EXERCISE OBJECTIVE — In the rows from the first line down to the line holding "ang kepercayaan menjadi Presidensi G20 untuk", inclusive, swap "Januari" for "Februari". Write those lines out again with everything else left unchanged.

[Dataset excerpts]
* * * * *
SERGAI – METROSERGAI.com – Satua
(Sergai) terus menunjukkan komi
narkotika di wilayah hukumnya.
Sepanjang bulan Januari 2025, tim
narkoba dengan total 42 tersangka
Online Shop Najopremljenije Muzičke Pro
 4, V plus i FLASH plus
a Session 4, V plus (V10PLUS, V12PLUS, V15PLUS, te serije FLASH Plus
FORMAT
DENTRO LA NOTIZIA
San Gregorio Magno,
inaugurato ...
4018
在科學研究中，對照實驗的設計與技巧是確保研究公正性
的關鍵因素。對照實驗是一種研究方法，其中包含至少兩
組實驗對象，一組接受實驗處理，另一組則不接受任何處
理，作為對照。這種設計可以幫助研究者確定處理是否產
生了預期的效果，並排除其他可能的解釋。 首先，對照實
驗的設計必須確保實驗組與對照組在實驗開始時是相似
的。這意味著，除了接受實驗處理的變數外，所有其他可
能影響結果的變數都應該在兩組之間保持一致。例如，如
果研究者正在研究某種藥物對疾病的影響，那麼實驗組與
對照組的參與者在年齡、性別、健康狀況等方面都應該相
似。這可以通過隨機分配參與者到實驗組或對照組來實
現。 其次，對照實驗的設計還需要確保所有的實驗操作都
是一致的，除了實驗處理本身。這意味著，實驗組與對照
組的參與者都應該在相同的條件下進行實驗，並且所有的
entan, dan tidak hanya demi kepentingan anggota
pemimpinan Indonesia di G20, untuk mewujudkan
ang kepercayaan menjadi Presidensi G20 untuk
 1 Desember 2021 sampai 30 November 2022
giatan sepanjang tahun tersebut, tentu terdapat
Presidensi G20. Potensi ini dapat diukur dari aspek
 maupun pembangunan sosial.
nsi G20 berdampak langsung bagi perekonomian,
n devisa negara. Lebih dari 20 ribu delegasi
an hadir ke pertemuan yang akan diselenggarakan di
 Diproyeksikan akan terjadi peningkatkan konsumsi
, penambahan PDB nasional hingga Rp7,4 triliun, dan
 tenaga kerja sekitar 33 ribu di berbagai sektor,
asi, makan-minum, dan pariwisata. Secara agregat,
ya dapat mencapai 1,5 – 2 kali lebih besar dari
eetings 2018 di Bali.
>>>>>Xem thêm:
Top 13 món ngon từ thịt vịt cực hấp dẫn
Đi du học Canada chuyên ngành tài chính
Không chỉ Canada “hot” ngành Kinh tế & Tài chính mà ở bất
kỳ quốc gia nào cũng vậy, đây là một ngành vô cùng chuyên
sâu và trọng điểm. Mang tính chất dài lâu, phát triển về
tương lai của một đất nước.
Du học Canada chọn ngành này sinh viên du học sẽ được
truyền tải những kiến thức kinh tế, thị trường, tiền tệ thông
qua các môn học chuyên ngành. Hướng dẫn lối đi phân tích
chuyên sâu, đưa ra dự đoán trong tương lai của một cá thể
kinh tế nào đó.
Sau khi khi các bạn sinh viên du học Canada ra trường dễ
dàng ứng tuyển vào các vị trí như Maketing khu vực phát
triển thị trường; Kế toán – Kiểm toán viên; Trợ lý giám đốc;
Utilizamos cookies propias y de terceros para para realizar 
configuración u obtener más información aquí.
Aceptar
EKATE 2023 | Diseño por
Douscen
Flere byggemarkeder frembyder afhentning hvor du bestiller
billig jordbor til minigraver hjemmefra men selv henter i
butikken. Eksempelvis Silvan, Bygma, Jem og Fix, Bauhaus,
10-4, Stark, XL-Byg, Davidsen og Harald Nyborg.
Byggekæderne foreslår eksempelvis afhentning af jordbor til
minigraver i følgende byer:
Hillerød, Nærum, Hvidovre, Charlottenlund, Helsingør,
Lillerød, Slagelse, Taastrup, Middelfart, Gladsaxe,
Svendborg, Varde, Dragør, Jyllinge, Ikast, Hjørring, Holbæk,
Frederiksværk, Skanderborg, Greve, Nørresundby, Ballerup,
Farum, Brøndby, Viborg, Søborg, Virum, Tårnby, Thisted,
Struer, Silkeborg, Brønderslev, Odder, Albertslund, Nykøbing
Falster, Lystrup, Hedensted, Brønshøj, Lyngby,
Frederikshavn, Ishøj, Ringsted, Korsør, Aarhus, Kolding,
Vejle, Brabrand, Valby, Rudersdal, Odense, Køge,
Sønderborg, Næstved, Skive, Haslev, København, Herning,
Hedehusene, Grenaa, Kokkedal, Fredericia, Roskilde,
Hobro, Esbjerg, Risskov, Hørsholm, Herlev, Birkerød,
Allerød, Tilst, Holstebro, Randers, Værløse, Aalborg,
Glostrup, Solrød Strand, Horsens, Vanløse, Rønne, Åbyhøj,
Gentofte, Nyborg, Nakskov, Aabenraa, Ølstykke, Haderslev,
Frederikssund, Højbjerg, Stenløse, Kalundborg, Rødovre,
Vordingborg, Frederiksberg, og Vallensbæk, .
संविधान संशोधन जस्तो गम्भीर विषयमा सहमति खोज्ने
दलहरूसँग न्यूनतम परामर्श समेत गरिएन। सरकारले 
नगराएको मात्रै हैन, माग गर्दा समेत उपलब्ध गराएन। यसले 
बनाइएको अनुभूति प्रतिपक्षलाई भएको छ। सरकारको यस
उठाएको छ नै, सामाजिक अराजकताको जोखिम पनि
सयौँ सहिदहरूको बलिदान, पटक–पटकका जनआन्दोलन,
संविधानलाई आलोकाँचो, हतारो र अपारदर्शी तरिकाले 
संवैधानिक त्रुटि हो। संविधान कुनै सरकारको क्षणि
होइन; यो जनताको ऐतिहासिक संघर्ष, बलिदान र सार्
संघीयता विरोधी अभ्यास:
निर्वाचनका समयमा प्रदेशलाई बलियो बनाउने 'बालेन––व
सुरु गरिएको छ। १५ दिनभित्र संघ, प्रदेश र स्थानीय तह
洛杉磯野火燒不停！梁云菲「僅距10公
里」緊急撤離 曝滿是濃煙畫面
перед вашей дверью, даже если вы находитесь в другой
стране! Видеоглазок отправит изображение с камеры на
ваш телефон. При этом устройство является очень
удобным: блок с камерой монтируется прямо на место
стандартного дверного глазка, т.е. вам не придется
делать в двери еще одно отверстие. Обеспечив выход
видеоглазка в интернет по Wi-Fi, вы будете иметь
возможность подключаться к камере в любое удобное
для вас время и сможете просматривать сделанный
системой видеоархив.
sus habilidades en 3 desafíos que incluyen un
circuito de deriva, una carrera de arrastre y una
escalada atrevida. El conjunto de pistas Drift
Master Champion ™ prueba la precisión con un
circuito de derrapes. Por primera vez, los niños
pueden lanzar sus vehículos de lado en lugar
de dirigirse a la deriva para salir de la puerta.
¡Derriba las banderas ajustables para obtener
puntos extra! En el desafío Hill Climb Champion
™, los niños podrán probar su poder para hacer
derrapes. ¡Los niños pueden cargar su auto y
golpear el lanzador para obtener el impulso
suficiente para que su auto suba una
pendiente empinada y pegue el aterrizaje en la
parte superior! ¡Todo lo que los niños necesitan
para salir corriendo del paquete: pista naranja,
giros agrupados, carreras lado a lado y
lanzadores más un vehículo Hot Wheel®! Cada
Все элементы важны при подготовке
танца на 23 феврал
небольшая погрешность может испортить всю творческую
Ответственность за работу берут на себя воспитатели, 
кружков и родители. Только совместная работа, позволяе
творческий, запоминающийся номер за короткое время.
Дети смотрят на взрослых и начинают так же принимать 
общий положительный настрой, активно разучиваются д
* * * * *
TASK ANSWER —
SERGAI – METROSERGAI.com – Satua
(Sergai) terus menunjukkan komi
narkotika di wilayah hukumnya.
Sepanjang bulan Februari 2025, tim
narkoba dengan total 42 tersangka
Online Shop Najopremljenije Muzičke Pro
 4, V plus i FLASH plus
a Session 4, V plus (V10PLUS, V12PLUS, V15PLUS, te serije FLASH Plus
FORMAT
DENTRO LA NOTIZIA
San Gregorio Magno,
inaugurato ...
4018
在科學研究中，對照實驗的設計與技巧是確保研究公正性
的關鍵因素。對照實驗是一種研究方法，其中包含至少兩
組實驗對象，一組接受實驗處理，另一組則不接受任何處
理，作為對照。這種設計可以幫助研究者確定處理是否產
生了預期的效果，並排除其他可能的解釋。 首先，對照實
驗的設計必須確保實驗組與對照組在實驗開始時是相似
的。這意味著，除了接受實驗處理的變數外，所有其他可
能影響結果的變數都應該在兩組之間保持一致。例如，如
果研究者正在研究某種藥物對疾病的影響，那麼實驗組與
對照組的參與者在年齡、性別、健康狀況等方面都應該相
似。這可以通過隨機分配參與者到實驗組或對照組來實
現。 其次，對照實驗的設計還需要確保所有的實驗操作都
是一致的，除了實驗處理本身。這意味著，實驗組與對照
組的參與者都應該在相同的條件下進行實驗，並且所有的
entan, dan tidak hanya demi kepentingan anggota
pemimpinan Indonesia di G20, untuk mewujudkan
ang kepercayaan menjadi Presidensi G20 untuk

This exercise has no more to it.